_TASK PROMPT_
Starting with the line that contains "nose: (917, 707)" and ending with the last line of the entries, repeat exactly those lines and nothing else, pictures excluded.

━━ DATA PROVIDED ━━

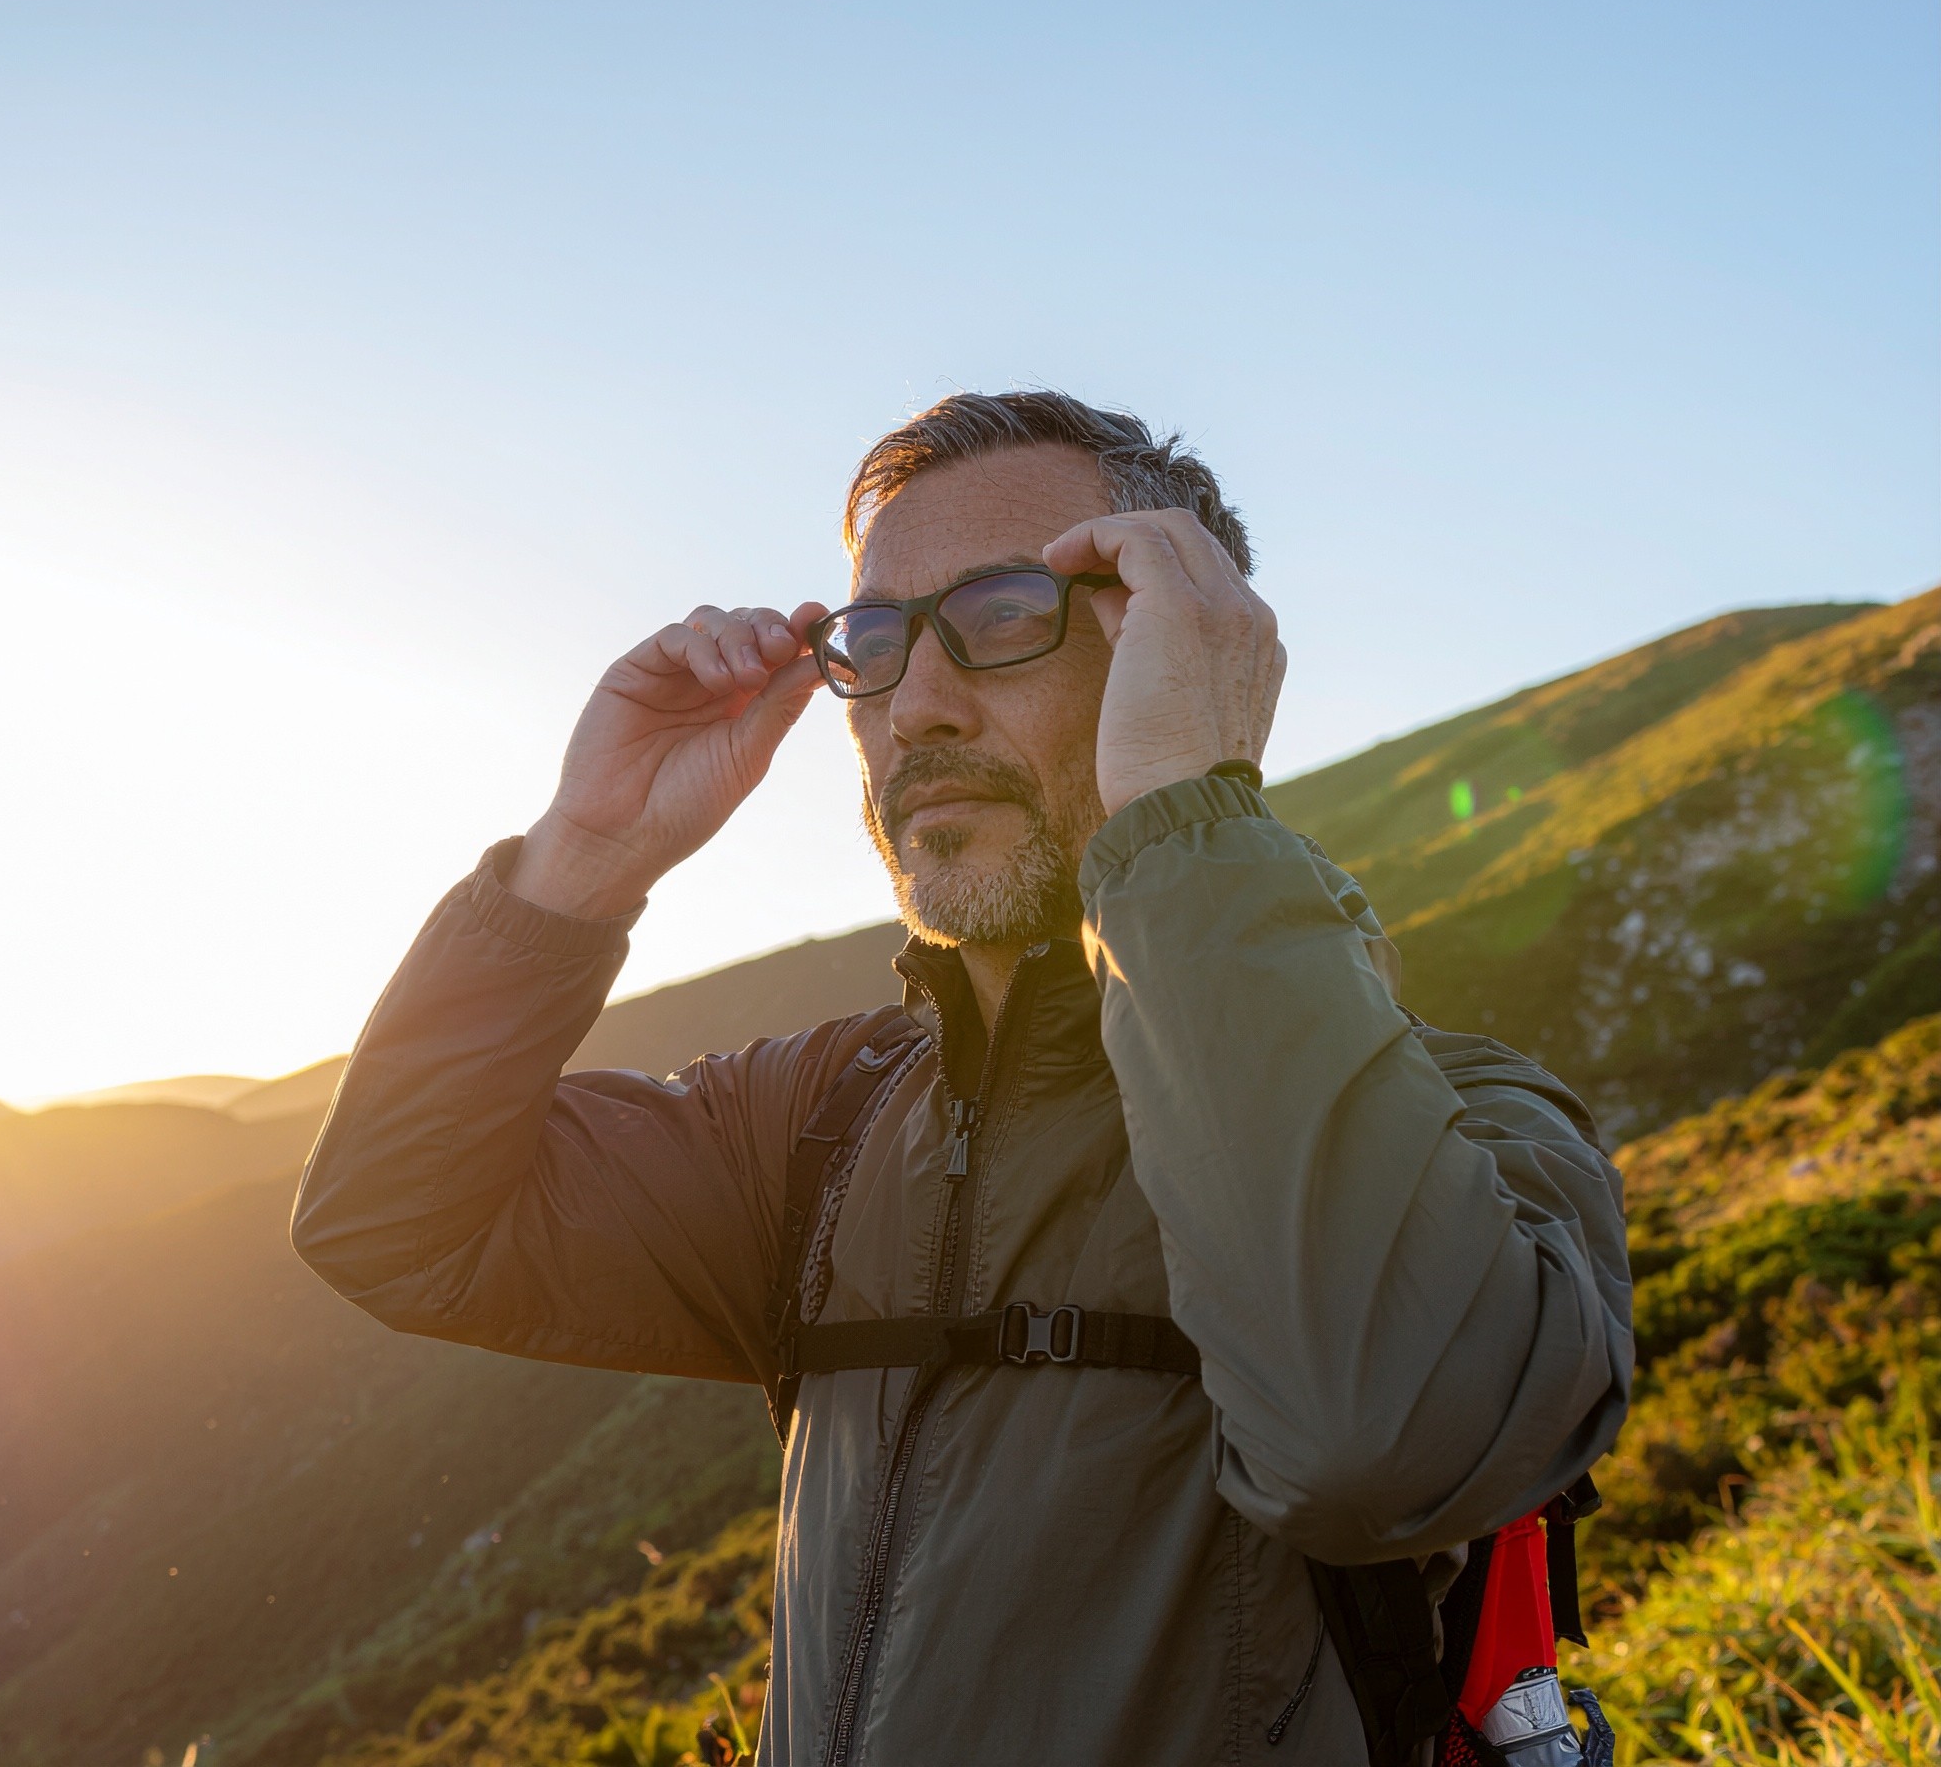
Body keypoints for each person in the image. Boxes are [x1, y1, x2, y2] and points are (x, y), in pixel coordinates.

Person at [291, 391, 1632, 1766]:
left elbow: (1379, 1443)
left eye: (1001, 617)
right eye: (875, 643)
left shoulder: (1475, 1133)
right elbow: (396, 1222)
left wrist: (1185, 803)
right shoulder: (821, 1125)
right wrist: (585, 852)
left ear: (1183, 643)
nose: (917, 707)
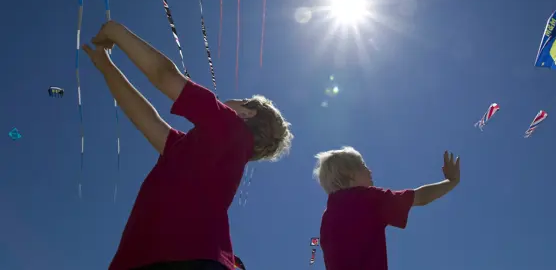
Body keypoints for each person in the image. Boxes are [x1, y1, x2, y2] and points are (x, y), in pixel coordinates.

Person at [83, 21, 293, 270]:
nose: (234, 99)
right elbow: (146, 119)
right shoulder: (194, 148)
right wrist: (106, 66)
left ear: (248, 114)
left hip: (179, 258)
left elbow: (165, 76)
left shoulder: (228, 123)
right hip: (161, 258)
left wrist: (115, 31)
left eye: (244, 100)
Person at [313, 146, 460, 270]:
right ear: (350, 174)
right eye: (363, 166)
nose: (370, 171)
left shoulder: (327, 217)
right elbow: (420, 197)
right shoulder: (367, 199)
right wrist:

━━━

_WRITTEN RESPONSE_
nose: (917, 707)
Body keypoints for each person in the image. Boxes are [x1, y1, x2, y2] and points are (x, y), in pixel coordinates.

Person at [83, 21, 293, 270]:
nose: (234, 99)
right elbow: (146, 119)
right shoulder: (194, 148)
right wrist: (106, 66)
left ear: (248, 114)
left hip: (179, 258)
left elbow: (165, 76)
left shoulder: (228, 123)
right hip: (161, 258)
left wrist: (115, 31)
left eye: (244, 100)
Person at [313, 146, 460, 270]:
right ear: (350, 174)
right eye: (363, 166)
nose: (370, 171)
left shoulder: (327, 217)
right elbow: (420, 197)
right shoulder: (367, 199)
right wrist:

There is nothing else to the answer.